Even if we accept Sogaard’s tendentious statement that the words which are statistically likely to occur together are to some degree isomorphic to structural features of the world. We still have a gap to fill to tell us how such vector spaces are used to refer to objective features of the mind independent world.  It is a leap to go from saying that pattern A is roughly isomorphic with pattern B to saying that a subject is using pattern A as a representation of pattern B. And thus far there is no reason to think that GPT or any other LLM is using words in a representational manner at all.

                 Bender and Koller used an interesting thought experiment which is useful as an intuition pump to demonstrate the lack of grounding in LLM’s speech.  They ask us to think of two agents who are trapped on separate islands who can communicate using a code they send to each other through a wire. They then ask us to imagine an Octopus who a statistical genius who floats beneath the ocean. This genius manages to intercept the wire and learns how to interpret the signals (pick out statistical patterns in the data) and communicate with the Islanders. He becomes so effective that he manages to fool Islander A that he is Islander B. But Bender and Koller argue that if Islander A asked the Octopus to find some coconuts and build a coconut on the Island and then report its findings back, the Octopus would not be able to do so. It is important to note that the fact that Chat GPT could answer this question by having access to the world’s written material is irrelevant.

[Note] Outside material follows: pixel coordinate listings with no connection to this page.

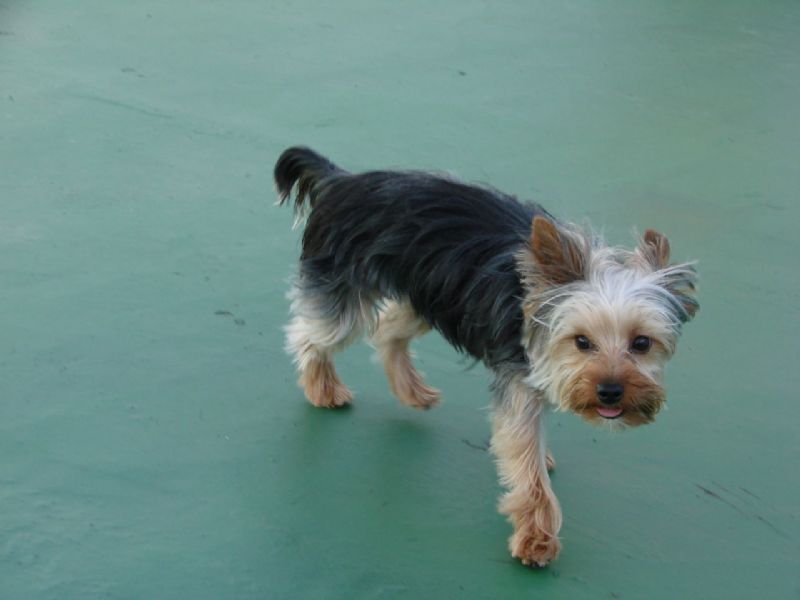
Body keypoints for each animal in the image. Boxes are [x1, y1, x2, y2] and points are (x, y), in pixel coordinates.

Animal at [275, 147, 698, 567]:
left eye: (641, 343)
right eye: (581, 341)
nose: (610, 391)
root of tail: (342, 181)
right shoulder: (520, 384)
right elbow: (527, 468)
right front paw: (537, 541)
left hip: (429, 295)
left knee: (387, 330)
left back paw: (412, 391)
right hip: (344, 294)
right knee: (310, 336)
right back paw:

The point is that while the Octopus can mimic the Islanders based on detecting statistical patterns in their conversations, he would not have the capacity to think up an answer to the Catapult question unless he was repeating what he was exposed to before behaving like a large “stochastic Parrot” or if he was an embodied agent whose understanding of the concepts was grounded in experience interacting with the objects under discussion.

                Bender and Koller’s thought experiment reiterates what we have been arguing throughout this blogpost. While LLM’s can appear surprisingly sophisticated when answering questions about various topics there is no evidence that their words have any meaning in the sense that humans have meaning. And the reason for this is because the robots are not embodied and are not causally interacting with a world they are communicating about with other agents.